UNIDENTIFIED WOMAN #1: (Foreign language spoken).
UNIDENTIFIED MAN #1: OK.
ROY: The house truck specialty is kabiraji. It's usually a cutlet deep-fried in egg, a sinfully beloved Kolkata favorite. Agdum Bagdum marries it with an American-style hamburger. Its creator, Dola Santra, and her husband, Babumani Sardar, are foodies who quit pharmaceutical jobs to become food truckers.
BABUMANI SARDAR: We are looking for the fusion. We wanted to introduce some new thing in the market, like Chinese, burrito wrap, Chimichanga, but infusion in Indian taste - not authentic.
ROY: They were inspired by America's food truck revolution. Babumani's brother-in-law sent him pictures from the states. A satisfied Agdum Bagdum customer, Mayank Agarwal, says it's about time.

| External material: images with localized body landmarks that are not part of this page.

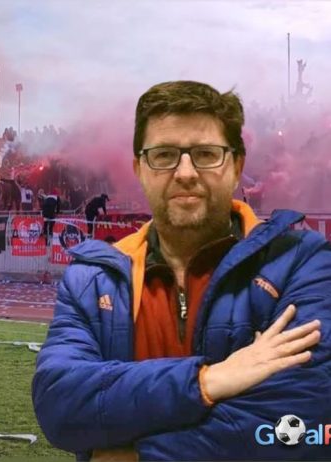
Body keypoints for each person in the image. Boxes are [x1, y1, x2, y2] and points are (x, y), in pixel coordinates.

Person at [32, 81, 330, 461]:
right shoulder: (91, 279)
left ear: (237, 166)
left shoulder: (300, 262)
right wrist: (207, 381)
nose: (186, 172)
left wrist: (138, 457)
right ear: (139, 169)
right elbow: (60, 405)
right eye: (164, 155)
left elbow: (304, 422)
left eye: (206, 154)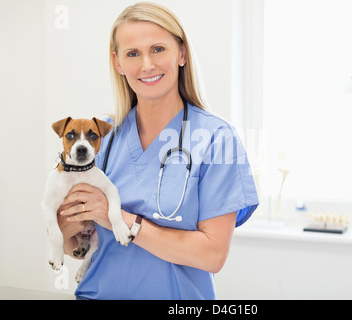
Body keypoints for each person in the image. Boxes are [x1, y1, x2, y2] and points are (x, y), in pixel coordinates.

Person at [57, 2, 259, 299]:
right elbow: (76, 248)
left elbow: (212, 256)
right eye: (133, 53)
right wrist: (66, 226)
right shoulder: (102, 137)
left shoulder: (217, 139)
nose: (147, 65)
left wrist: (119, 218)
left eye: (158, 49)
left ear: (182, 53)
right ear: (118, 63)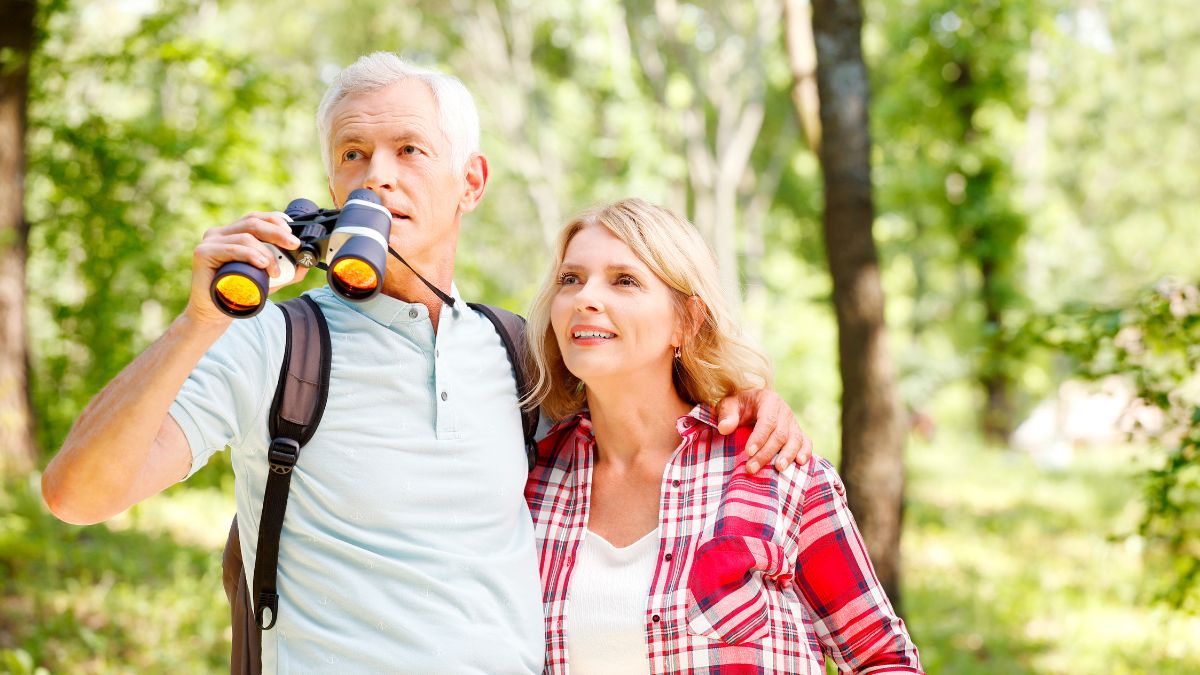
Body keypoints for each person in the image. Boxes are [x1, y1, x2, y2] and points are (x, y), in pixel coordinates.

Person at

MAYANK AGARWAL: Yeah, I think it's brilliant. And I think they'll do fantastically well, one because there is a huge gab between the hawker, on one side, and established places in a restaurant. There is nothing in the middle. You get hygienic food at almost - I will not say quite - but almost street food prices.
ROY: Hygienic matters because Kolkata's traditional street food, though delicious, is like playing Russian Roulette with your stomach. Not at the Agdum Bagdum food truck, says owner Dola Santra.

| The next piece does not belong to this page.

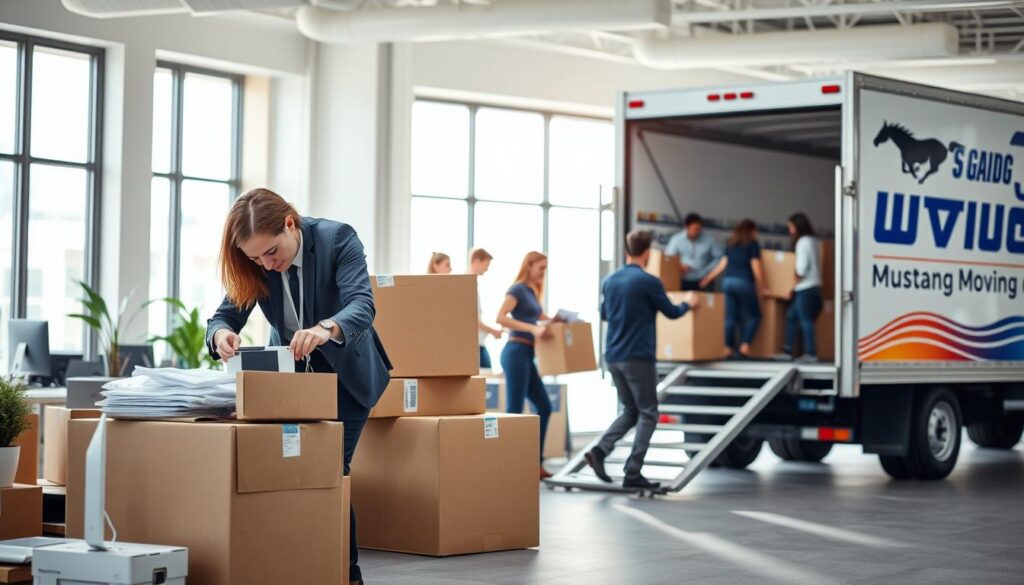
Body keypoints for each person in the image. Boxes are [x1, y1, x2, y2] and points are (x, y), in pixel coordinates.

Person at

DOLA SANTRA: Our every food healthy and hygienic also.
ROY: Hygienic? Yes, they wear hairnets. There are trash bins, no smoking signs. But healthy? Hmmm. The kabiraji burger is deep, deep-fried. The Juicy Lucy burger is stuffed with cheese inside the patty.
SARDAR: When you eat this, you will have a great feeling. And you will taste the cheese coming out of the patty itself. So it is delicious and mouth-melting.
ROY: With the success of Agdum Bagdum, Dola and Babumani now have American-style dreams of a chain of food trucks all over Kolkata.
SARDAR: The plan is to bring one or two or more food trucks to cover whole Kolkata.
SANTRA: Thank you, sir. Enjoy your meal. Good night.
ROY: How could I not? With a big, fat, freshly fried kabiraji burger in me.